Dallas ritrova la rotta: Flagg guida i Mavericks contro i Nets
Dopo due passi falsi di fila, Dallas sceglie la serata contro Brooklyn per rimettere in ordine la propria marcia, affidandosi a un piano gara coraggioso e a un Cooper Flagg ormai sempre più al centro del progetto Mavericks. Jason Kidd sorprende ancora con un quintetto senza un creatore primario tradizionale: accanto a Flagg ci sono Jaden Hardy e Dwight Powell, e la scommessa paga subito dividendi, perché Hardy mette 11 dei suoi 14 punti nei primi cinque minuti, con tre triple che aprono il campo e danno fiducia a tutto il gruppo. Con il passare dei possessi Flagg trova ritmo e letture, Klay Thompson esce dalla panchina per punire dall’arco e Moussa Cisse impone fisicità vicino al ferro, permettendo ai Mavs di chiudere il primo quarto sul +9 (32-23) e di restare saldamente in controllo anche nel secondo periodo, quando il talento del rookie si vede nei tiri difficili messi a segno al rientro sul parquet. Dall’altra parte, è Michael Porter Jr. a tenere a galla i Nets con la sua mano educata, e anche quando Flagg accende il pubblico con un mini-show su entrambi i lati del campo, il buzzer beater da tre di Terance Mann fissa il 56-45 dell’intervallo e ricorda a Dallas che la partita è tutt’altro che chiusa.
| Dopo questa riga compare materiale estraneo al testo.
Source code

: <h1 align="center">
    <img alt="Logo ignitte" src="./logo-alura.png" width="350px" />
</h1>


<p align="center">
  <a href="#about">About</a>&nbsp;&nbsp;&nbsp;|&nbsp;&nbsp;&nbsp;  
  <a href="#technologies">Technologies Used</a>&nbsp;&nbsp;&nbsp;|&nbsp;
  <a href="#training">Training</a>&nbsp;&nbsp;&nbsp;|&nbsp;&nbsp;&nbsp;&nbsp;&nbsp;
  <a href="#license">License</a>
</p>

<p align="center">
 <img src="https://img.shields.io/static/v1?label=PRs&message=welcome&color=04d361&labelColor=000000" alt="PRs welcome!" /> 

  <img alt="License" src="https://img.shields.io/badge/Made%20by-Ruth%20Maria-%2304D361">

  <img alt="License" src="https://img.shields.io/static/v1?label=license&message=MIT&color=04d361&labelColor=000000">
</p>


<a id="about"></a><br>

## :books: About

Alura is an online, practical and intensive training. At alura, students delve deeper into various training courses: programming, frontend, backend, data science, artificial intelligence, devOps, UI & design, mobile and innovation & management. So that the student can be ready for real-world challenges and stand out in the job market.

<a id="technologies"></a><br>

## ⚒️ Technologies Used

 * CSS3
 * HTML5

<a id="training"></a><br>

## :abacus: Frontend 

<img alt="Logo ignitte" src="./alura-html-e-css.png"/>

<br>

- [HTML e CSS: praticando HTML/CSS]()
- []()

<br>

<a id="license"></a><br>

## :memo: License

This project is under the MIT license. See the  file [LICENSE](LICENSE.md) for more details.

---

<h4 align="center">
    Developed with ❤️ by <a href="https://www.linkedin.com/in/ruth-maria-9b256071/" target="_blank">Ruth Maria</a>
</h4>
Il rientro dagli spogliatoi, infatti, porta con sé il momento più complicato per l’attacco dei Mavericks: il flusso offensivo si inceppa, le soluzioni si accorciano e Porter Jr., ancora caldissimo, sfrutta ogni esitazione per riportare Brooklyn a contatto e cambiare tono alla gara. L'American Airlines Center trattiene il fiato quando Flagg si gira la caviglia sinistra e rientra negli spogliatoi per qualche minuto, dando la sensazione che l’inerzia stia per girare definitivamente, ma il rookie torna in campo, rimette ordine e consente a Dallas di presentarsi all’ultimo quarto ancora avanti di sette (84-77). I Nets, però, non mollano mai: si spingono fino al 99-95 a 5' dalla sirena senza trovare il possesso dell’aggancio, ed è lì che Naji Marshall si prende la scena, firmando 12 punti nell’ultimo periodo con tre canestri consecutivi che spezzano definitivamente la resistenza di Brooklyn. A calare il sipario ci pensa ancora Flagg, con la tripla che chiude i conti e consegna ai Mavericks il 113-105 finale.